__Task item__. Swap every "SSMS" in the data below for "Management Studio". Reproduce the lines with nothing else changed.

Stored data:
>>>

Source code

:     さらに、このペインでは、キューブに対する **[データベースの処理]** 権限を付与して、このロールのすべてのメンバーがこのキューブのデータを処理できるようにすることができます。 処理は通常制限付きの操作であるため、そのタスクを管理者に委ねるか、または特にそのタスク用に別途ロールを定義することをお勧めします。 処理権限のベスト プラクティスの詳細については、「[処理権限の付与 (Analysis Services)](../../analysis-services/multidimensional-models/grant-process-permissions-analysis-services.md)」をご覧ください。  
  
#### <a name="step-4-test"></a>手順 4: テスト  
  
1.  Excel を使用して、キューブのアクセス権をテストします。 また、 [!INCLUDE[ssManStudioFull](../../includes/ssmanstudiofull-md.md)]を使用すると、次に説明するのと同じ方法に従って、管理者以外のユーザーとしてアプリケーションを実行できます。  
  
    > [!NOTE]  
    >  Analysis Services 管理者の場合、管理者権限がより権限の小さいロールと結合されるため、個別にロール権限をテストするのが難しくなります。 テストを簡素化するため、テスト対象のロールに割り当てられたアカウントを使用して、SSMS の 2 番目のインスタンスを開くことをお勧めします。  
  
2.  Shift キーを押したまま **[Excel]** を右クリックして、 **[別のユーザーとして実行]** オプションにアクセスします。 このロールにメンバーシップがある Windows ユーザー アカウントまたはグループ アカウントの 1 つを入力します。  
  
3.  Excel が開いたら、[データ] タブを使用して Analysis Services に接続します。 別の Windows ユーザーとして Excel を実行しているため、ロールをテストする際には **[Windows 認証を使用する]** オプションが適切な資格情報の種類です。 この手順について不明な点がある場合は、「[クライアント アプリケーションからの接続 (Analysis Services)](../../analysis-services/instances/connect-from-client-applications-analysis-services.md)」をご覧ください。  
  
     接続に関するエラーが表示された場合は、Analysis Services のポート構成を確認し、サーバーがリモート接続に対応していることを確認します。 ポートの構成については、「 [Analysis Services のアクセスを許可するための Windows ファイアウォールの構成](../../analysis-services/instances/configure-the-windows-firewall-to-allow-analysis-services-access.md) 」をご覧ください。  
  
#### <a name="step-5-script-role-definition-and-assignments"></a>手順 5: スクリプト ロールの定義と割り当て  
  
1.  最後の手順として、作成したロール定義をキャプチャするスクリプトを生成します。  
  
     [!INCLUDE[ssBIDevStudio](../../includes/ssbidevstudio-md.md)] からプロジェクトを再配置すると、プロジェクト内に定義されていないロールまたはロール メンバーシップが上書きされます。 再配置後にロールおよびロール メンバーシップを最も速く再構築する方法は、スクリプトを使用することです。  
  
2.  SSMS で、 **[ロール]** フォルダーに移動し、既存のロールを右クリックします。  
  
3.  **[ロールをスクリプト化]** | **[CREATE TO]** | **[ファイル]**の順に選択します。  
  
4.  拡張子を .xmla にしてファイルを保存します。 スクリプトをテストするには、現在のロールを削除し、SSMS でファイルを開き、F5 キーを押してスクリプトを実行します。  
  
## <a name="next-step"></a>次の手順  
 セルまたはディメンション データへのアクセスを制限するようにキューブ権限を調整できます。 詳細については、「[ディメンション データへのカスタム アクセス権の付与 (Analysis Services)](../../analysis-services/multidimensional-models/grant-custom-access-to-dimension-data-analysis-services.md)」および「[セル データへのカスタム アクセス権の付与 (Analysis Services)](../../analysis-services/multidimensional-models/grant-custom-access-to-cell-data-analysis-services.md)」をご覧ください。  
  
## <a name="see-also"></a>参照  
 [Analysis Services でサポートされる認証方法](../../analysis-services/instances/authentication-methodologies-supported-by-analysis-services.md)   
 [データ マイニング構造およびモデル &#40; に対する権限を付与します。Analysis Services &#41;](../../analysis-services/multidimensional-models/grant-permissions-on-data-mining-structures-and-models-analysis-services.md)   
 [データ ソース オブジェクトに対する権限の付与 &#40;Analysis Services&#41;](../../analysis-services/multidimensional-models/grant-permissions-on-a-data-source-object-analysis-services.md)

<<<

__Solution to this task__.
Source code

:     さらに、このペインでは、キューブに対する **[データベースの処理]** 権限を付与して、このロールのすべてのメンバーがこのキューブのデータを処理できるようにすることができます。 処理は通常制限付きの操作であるため、そのタスクを管理者に委ねるか、または特にそのタスク用に別途ロールを定義することをお勧めします。 処理権限のベスト プラクティスの詳細については、「[処理権限の付与 (Analysis Services)](../../analysis-services/multidimensional-models/grant-process-permissions-analysis-services.md)」をご覧ください。  
  
#### <a name="step-4-test"></a>手順 4: テスト  
  
1.  Excel を使用して、キューブのアクセス権をテストします。 また、 [!INCLUDE[ssManStudioFull](../../includes/ssmanstudiofull-md.md)]を使用すると、次に説明するのと同じ方法に従って、管理者以外のユーザーとしてアプリケーションを実行できます。  
  
    > [!NOTE]  
    >  Analysis Services 管理者の場合、管理者権限がより権限の小さいロールと結合されるため、個別にロール権限をテストするのが難しくなります。 テストを簡素化するため、テスト対象のロールに割り当てられたアカウントを使用して、Management Studio の 2 番目のインスタンスを開くことをお勧めします。  
  
2.  Shift キーを押したまま **[Excel]** を右クリックして、 **[別のユーザーとして実行]** オプションにアクセスします。 このロールにメンバーシップがある Windows ユーザー アカウントまたはグループ アカウントの 1 つを入力します。  
  
3.  Excel が開いたら、[データ] タブを使用して Analysis Services に接続します。 別の Windows ユーザーとして Excel を実行しているため、ロールをテストする際には **[Windows 認証を使用する]** オプションが適切な資格情報の種類です。 この手順について不明な点がある場合は、「[クライアント アプリケーションからの接続 (Analysis Services)](../../analysis-services/instances/connect-from-client-applications-analysis-services.md)」をご覧ください。  
  
     接続に関するエラーが表示された場合は、Analysis Services のポート構成を確認し、サーバーがリモート接続に対応していることを確認します。 ポートの構成については、「 [Analysis Services のアクセスを許可するための Windows ファイアウォールの構成](../../analysis-services/instances/configure-the-windows-firewall-to-allow-analysis-services-access.md) 」をご覧ください。  
  
#### <a name="step-5-script-role-definition-and-assignments"></a>手順 5: スクリプト ロールの定義と割り当て  
  
1.  最後の手順として、作成したロール定義をキャプチャするスクリプトを生成します。  
  
     [!INCLUDE[ssBIDevStudio](../../includes/ssbidevstudio-md.md)] からプロジェクトを再配置すると、プロジェクト内に定義されていないロールまたはロール メンバーシップが上書きされます。 再配置後にロールおよびロール メンバーシップを最も速く再構築する方法は、スクリプトを使用することです。  
  
2.  Management Studio で、 **[ロール]** フォルダーに移動し、既存のロールを右クリックします。  
  
3.  **[ロールをスクリプト化]** | **[CREATE TO]** | **[ファイル]**の順に選択します。  
  
4.  拡張子を .xmla にしてファイルを保存します。 スクリプトをテストするには、現在のロールを削除し、Management Studio でファイルを開き、F5 キーを押してスクリプトを実行します。  
  
## <a name="next-step"></a>次の手順  
 セルまたはディメンション データへのアクセスを制限するようにキューブ権限を調整できます。 詳細については、「[ディメンション データへのカスタム アクセス権の付与 (Analysis Services)](../../analysis-services/multidimensional-models/grant-custom-access-to-dimension-data-analysis-services.md)」および「[セル データへのカスタム アクセス権の付与 (Analysis Services)](../../analysis-services/multidimensional-models/grant-custom-access-to-cell-data-analysis-services.md)」をご覧ください。  
  
## <a name="see-also"></a>参照  
 [Analysis Services でサポートされる認証方法](../../analysis-services/instances/authentication-methodologies-supported-by-analysis-services.md)   
 [データ マイニング構造およびモデル &#40; に対する権限を付与します。Analysis Services &#41;](../../analysis-services/multidimensional-models/grant-permissions-on-data-mining-structures-and-models-analysis-services.md)   
 [データ ソース オブジェクトに対する権限の付与 &#40;Analysis Services&#41;](../../analysis-services/multidimensional-models/grant-permissions-on-a-data-source-object-analysis-services.md)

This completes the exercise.